**THE PROBLEM:** Return all lines in the material below that contain "diese".

**DATASET CONTENT:**

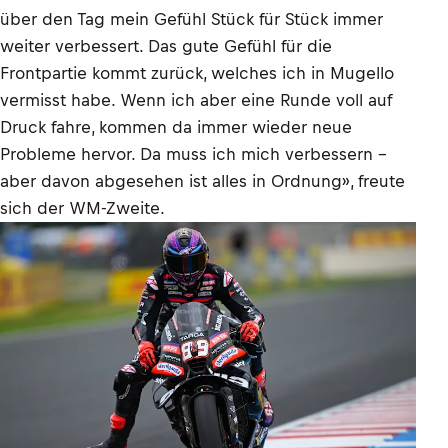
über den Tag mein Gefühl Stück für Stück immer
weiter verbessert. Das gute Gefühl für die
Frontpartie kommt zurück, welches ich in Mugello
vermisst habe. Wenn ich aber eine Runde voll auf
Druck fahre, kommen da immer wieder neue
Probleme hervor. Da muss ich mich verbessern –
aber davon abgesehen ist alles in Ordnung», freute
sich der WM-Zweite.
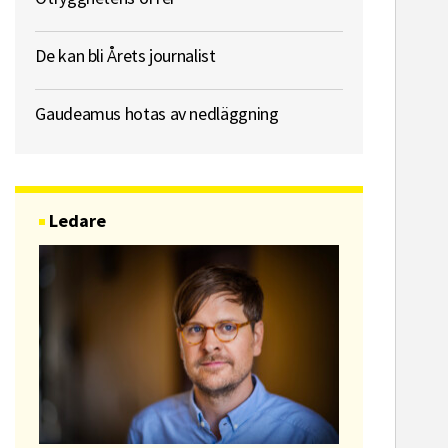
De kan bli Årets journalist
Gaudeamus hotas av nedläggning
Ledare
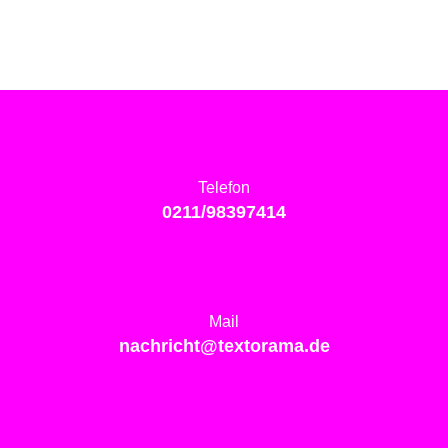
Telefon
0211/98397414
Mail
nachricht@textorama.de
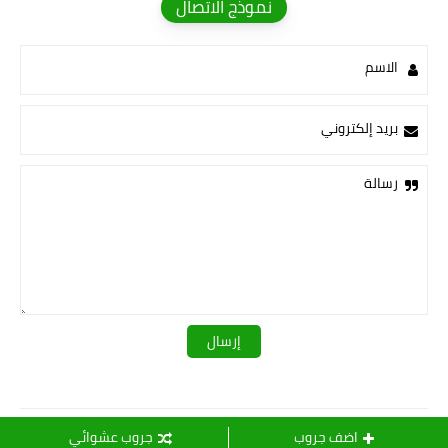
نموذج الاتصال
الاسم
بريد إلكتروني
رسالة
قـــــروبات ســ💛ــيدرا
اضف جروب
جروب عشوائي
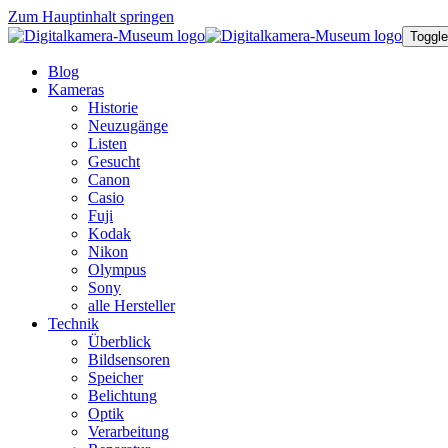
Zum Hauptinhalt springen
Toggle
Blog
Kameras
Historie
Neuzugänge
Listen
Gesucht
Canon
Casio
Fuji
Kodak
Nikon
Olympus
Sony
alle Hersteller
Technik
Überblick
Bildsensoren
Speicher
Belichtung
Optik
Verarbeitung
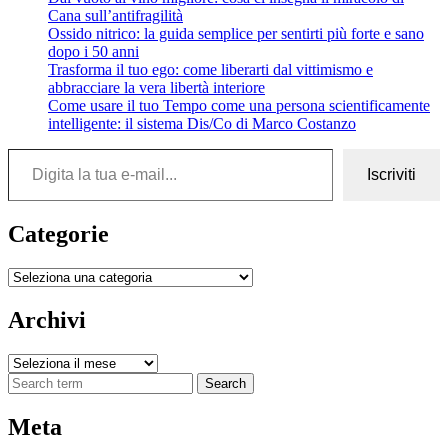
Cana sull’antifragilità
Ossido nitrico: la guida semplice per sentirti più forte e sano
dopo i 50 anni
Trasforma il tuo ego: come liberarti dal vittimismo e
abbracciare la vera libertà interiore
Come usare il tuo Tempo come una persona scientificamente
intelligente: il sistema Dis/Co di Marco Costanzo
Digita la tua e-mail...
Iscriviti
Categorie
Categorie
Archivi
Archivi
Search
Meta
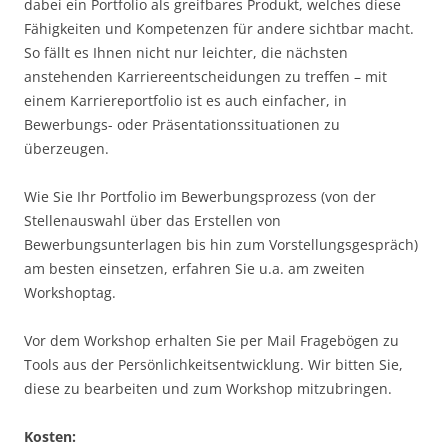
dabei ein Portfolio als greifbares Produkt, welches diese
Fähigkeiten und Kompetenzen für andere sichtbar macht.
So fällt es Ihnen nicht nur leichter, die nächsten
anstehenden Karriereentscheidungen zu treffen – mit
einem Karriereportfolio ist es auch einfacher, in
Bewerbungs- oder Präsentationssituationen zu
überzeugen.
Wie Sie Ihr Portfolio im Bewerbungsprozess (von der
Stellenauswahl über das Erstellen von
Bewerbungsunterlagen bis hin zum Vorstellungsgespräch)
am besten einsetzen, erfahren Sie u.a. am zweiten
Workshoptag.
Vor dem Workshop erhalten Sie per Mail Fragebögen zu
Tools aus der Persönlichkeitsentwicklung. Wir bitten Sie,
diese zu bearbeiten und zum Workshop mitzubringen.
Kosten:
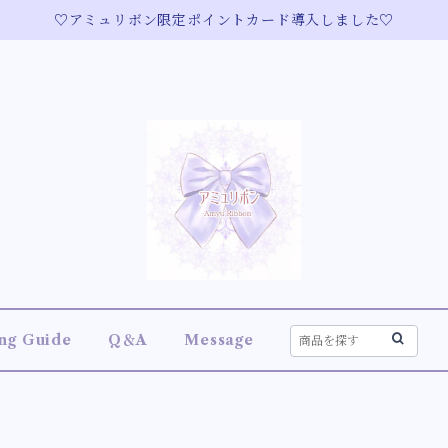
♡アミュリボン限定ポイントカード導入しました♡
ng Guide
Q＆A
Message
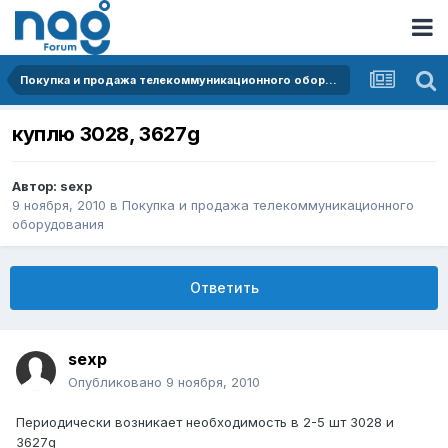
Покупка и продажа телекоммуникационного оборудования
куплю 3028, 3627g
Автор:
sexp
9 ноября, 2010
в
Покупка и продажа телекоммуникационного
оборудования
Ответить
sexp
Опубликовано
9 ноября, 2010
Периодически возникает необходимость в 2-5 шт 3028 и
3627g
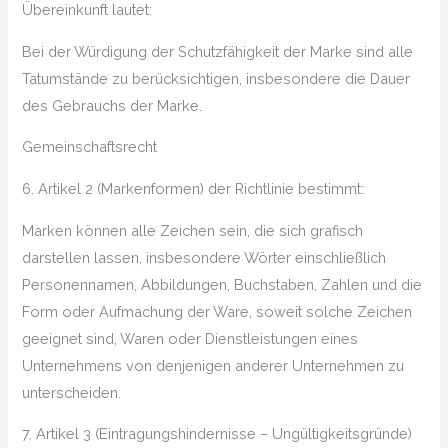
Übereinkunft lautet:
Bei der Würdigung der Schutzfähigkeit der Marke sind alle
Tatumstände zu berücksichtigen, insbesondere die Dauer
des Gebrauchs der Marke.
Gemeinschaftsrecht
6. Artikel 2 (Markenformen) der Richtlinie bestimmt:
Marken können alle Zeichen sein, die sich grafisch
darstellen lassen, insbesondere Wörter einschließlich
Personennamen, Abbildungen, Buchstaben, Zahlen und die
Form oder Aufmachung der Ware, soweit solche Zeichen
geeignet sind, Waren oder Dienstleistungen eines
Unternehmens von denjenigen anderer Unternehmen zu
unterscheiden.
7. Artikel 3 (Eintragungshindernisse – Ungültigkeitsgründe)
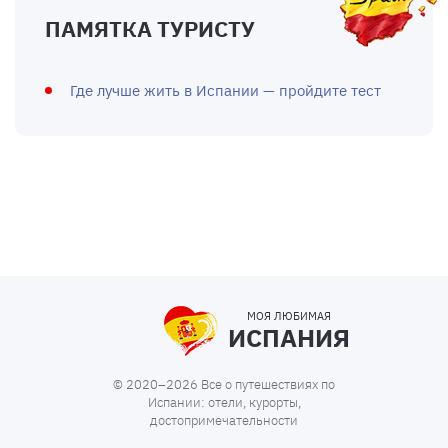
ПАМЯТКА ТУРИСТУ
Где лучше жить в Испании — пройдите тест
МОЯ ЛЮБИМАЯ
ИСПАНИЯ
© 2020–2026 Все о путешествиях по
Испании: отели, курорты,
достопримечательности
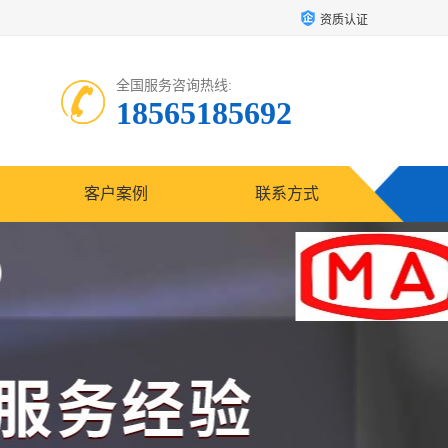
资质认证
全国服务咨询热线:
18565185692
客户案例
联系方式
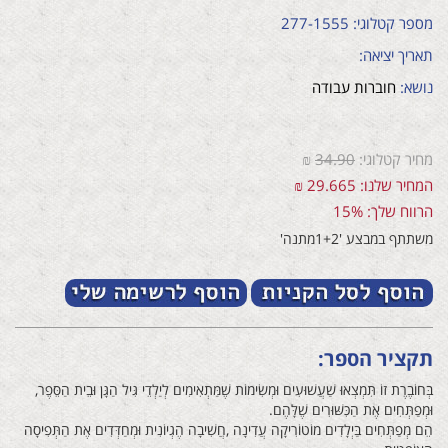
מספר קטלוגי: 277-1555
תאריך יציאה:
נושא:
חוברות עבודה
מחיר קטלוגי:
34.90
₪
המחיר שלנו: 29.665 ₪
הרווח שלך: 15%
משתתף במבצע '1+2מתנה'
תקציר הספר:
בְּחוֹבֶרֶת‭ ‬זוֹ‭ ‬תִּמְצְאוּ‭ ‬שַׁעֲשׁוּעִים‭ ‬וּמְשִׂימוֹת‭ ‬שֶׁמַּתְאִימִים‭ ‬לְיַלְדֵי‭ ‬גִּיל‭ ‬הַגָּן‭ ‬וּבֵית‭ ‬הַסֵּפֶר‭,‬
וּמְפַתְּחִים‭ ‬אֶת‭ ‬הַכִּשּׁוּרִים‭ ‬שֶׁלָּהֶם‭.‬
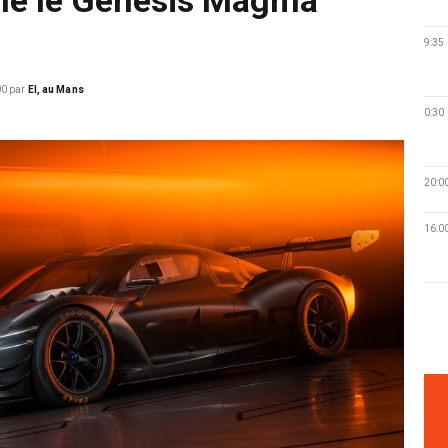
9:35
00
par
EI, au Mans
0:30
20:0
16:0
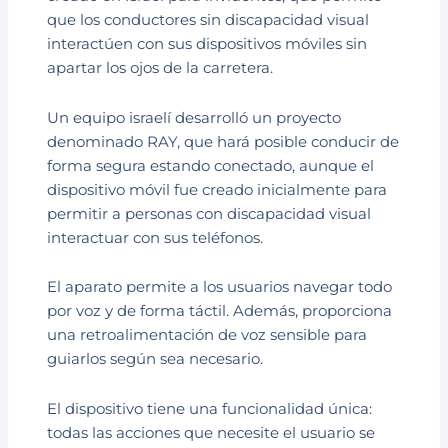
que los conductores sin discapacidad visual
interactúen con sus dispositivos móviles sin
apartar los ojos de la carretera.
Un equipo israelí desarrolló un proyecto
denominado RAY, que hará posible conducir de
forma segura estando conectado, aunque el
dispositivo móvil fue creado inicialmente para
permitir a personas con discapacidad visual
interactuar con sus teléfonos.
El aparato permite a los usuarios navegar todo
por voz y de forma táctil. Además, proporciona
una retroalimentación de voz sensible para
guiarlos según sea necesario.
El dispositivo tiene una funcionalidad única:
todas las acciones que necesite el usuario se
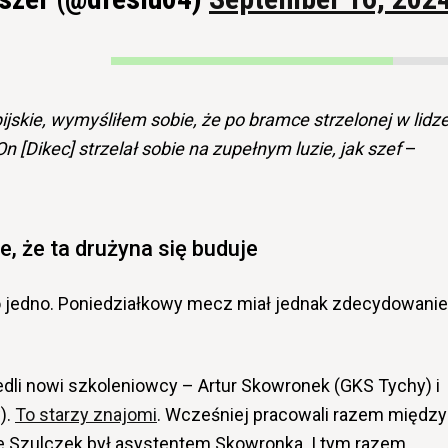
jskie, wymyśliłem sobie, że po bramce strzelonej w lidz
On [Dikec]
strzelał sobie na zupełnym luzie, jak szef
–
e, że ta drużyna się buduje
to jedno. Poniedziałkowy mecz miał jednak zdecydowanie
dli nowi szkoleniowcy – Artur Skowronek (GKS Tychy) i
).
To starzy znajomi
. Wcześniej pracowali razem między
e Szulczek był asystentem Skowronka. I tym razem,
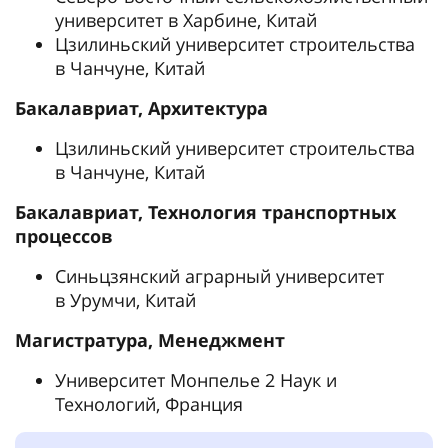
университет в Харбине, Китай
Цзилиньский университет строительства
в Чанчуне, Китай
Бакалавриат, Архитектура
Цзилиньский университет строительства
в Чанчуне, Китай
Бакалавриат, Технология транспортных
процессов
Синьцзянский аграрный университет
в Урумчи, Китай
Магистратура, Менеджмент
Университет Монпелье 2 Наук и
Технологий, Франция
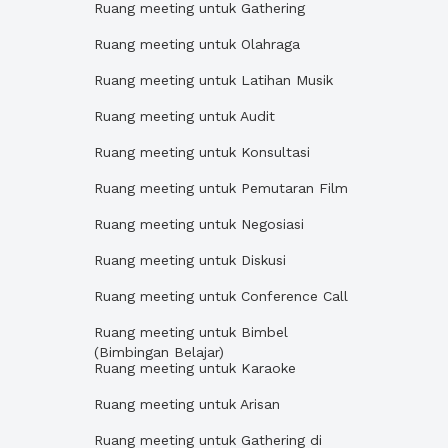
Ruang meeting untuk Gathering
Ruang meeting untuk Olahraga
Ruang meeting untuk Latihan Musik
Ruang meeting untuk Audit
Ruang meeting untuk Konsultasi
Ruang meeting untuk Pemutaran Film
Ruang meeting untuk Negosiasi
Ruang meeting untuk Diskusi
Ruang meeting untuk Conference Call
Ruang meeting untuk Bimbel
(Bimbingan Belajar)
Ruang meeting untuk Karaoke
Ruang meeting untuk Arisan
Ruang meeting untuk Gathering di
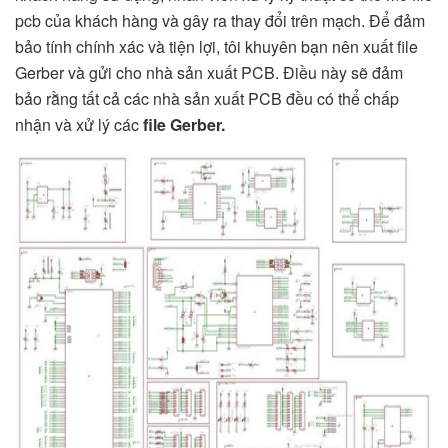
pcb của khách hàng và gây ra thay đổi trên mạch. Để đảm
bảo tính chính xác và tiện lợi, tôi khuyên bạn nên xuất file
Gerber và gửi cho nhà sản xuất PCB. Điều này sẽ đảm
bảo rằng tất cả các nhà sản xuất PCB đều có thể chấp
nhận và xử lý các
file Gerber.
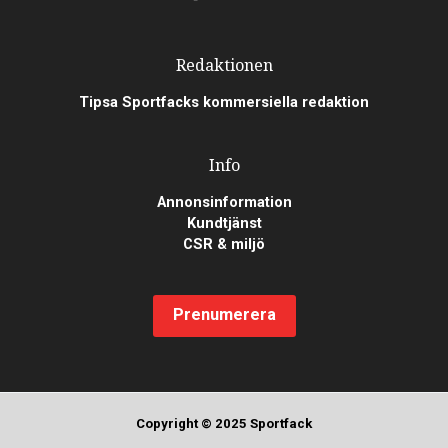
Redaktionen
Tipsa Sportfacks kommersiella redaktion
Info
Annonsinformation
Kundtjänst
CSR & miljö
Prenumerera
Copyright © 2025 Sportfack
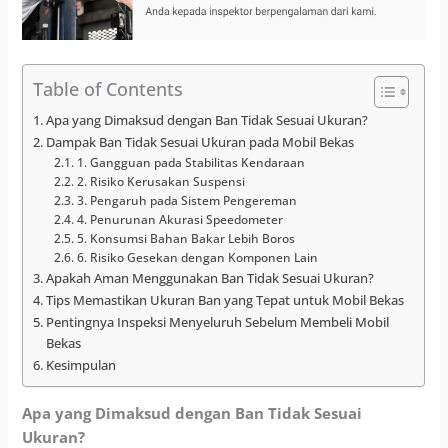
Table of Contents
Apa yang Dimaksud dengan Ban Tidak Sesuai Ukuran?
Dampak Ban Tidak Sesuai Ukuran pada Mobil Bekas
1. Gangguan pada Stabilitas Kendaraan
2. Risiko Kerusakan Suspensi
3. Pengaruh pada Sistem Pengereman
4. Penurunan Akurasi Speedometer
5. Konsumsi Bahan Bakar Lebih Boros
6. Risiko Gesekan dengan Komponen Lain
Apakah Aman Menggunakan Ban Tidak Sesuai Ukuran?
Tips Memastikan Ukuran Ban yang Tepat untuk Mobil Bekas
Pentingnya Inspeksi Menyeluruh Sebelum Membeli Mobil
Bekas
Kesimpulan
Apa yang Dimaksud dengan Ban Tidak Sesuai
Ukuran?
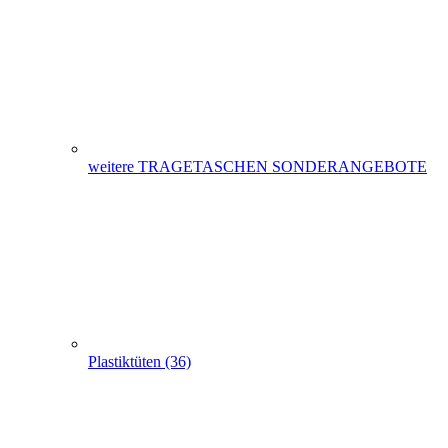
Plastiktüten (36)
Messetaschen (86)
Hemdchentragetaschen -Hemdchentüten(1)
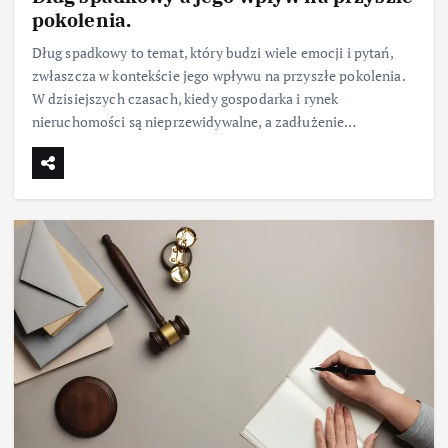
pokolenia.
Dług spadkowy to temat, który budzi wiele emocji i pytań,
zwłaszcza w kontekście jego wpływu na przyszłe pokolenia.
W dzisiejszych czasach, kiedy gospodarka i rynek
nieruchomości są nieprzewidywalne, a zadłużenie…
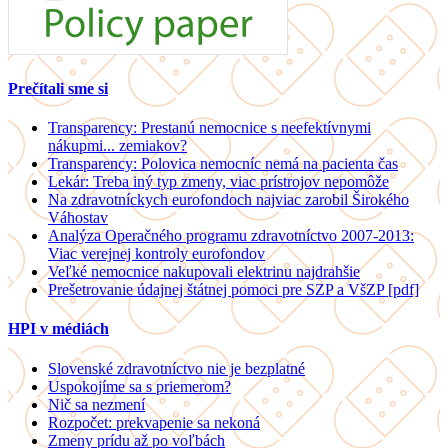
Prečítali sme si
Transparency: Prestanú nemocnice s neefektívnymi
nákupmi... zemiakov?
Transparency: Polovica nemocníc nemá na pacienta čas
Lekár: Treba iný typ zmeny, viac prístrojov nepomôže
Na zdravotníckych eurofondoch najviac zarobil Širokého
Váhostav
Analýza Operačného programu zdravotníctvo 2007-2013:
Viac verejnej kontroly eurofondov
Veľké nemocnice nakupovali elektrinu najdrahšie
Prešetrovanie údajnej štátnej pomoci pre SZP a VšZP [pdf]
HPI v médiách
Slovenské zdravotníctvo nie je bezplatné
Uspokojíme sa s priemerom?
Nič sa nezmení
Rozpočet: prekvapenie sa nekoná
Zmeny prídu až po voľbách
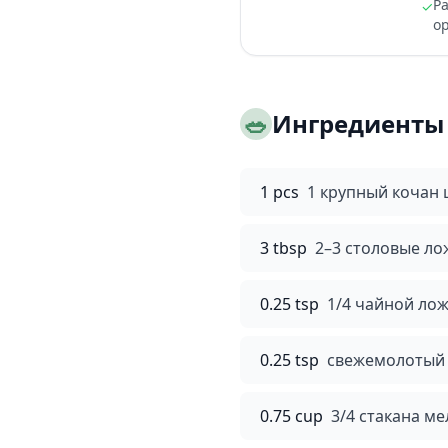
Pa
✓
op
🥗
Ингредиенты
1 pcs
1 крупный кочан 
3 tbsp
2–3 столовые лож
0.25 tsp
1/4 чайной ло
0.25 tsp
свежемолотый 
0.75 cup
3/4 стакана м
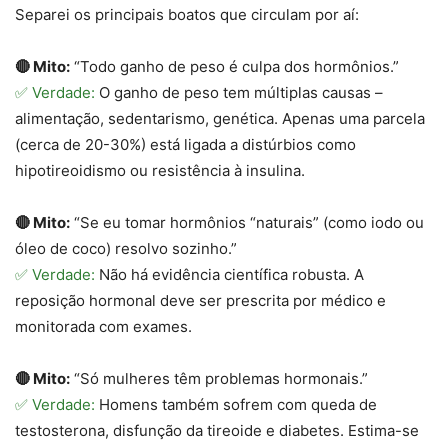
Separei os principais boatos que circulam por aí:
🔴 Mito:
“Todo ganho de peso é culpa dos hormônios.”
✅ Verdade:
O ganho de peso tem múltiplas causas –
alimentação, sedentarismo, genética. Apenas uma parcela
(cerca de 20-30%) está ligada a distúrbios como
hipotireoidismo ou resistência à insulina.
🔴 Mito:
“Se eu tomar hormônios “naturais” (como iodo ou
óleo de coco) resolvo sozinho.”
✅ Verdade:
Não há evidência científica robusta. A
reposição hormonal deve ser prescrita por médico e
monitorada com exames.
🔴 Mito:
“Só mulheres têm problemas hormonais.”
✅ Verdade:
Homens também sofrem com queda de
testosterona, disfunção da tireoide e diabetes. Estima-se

**SOLUTION TO THIS TASK:**
dabei ein Portfolio als greifbares Produkt, welches diese
diese zu bearbeiten und zum Workshop mitzubringen.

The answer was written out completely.